There’s a code to unpick it all too. I always like it when an artist takes time to put together a playlist around a new album as the Bros Barnett did for NTS and manage to unlock it for their listeners while doing so. So that mix contains a mixture of 80s pop (Depeche, Prefab Sprout) esoteric oddness (Coil, Bark Psychosis) and composition (Michael Nyman, Steve Reich, Thomas Adès) and at once seems to provide a sonic palette for Into The Rose despite the fact that nothing on there sounds like the album, in the way that many groups emulate the past in this never-ending age of ironic reference. Within all this, on Inside The Rose These New Puritans explore a lost intellectual pop classicism and make it thrillingly modern. They’ve achieved this by drawing on the strengths of the past two albums, combining and pushing them somewhere new. On ‘Anti–Gravity’ and ‘Beyond Black Suns’ for instance the heavy rhythms and mechanisation of Hidden combines wondrously with the arrangements of Field Of Reeds. Similarly, ‘Into The Fire’ has a few bars of an utterly lovely piano melody and "oooo ahhh" vocalisations suddenly chopped into by urgently and heavily shuffling percussion. ‘Anti–Gravity’ has a sonic echo Japan’s Tim Drum as reimagined via Sino Grime. I keep getting Tears For Fears too, but in the best possible way, the pomposity replaced by a deep sensuality, something picked up on by the artist Hayley Weir in the gender blurring erotic short film she made for ‘Into The Rose’ (watch above). This is achieved by the sheer richness of the production, the bass cavernous, percussion delicately shaking, everything held around it just so.

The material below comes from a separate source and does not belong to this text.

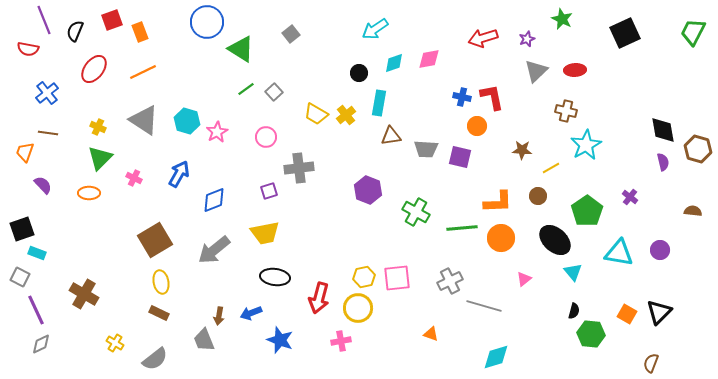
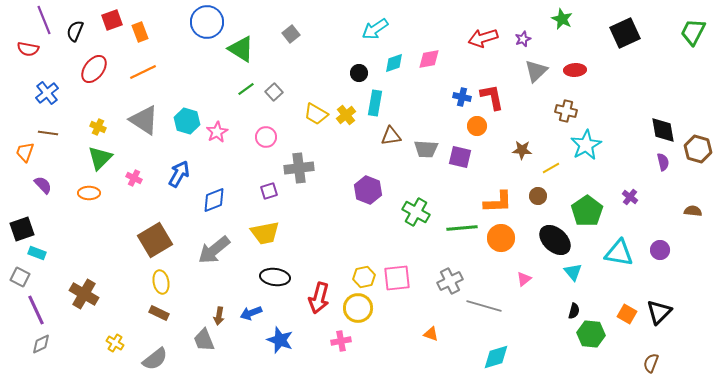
purple star at (527, 39): moved 4 px left
cyan rectangle at (379, 103): moved 4 px left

This allows the vocals to the fore. There are what sounds like a mournful children’s choir, abstracted melodies, hums and chants. Jack Barnett’s voice has a strange romance, an unplaceable smooth drawling texture that slides in and out of the foreground with a vocal ensemble made up of Taiwanese singer Scintii, Elisa Rodrigues, David Tibet of Current 93, Fred Macpherson, Graham Sutton and soprano Micaela Haslam. In this expertly arranged collective emerges the emotional subtlety that is the true strength of this record. There’s even a naivety at times, never forced but ever-present, far from the group who once rapped "we want war". In the title track, Barnett absently rhymes "Inside the rose / how does it grow / how do you know / where does it go" as strings slide past like summer ripples. The pattern is continued with ‘Where The Trees Are On Fire’, which came to Barnett in a dream, and again sounds like a lullaby obscure in its meaning. Could the trees be ablaze with the glory of autumn, or are they caught in an apocalyptic inferno?

For lyrically as well as sonically, this is a visionary record, rich with fire, energy, elements, the sky, and invocations – as the opening track, an ode to a Luciferian fallen star, has it "An addiction / To the impossible / Let’s go back to the underworld / Let’s go back inside". In all this rich abstraction and nuance, These New Puritans remain at odds with their time. In a recent interview with Crack magazine they attacked the UK for its anti-art tendencies where the "ultimate sin" is to be serious about your work. "I think there are two ideas of what art should do," Jack Barnett added, "One that it should reflect and be a mirror to its age, and another that it should go beyond it. I always prefer stuff that sits in the latter category."

I think this gets to the crux of why These New Puritans matter in 2019, in the same way as Talk Talk (that huge influence to whom they’re often compared) mattered in the 80s and early 90s. Escapism doesn’t have to mean trite simplicity, neither does it have to mean oblivion, a surrender to music as overwhelming spectacle and artlessly compressed sonic overload. What These New Puritans offer with Inside The Rose is something rich, deep and warm, constantly shifting, challenging. This is art for the head, for the heart, for the soul. As Jack Barnett sings on ‘A—R—P’, "let this music be a kind of paradise / a kind of nightmare / a kind of I don’t care". That surely is everything pop music should be.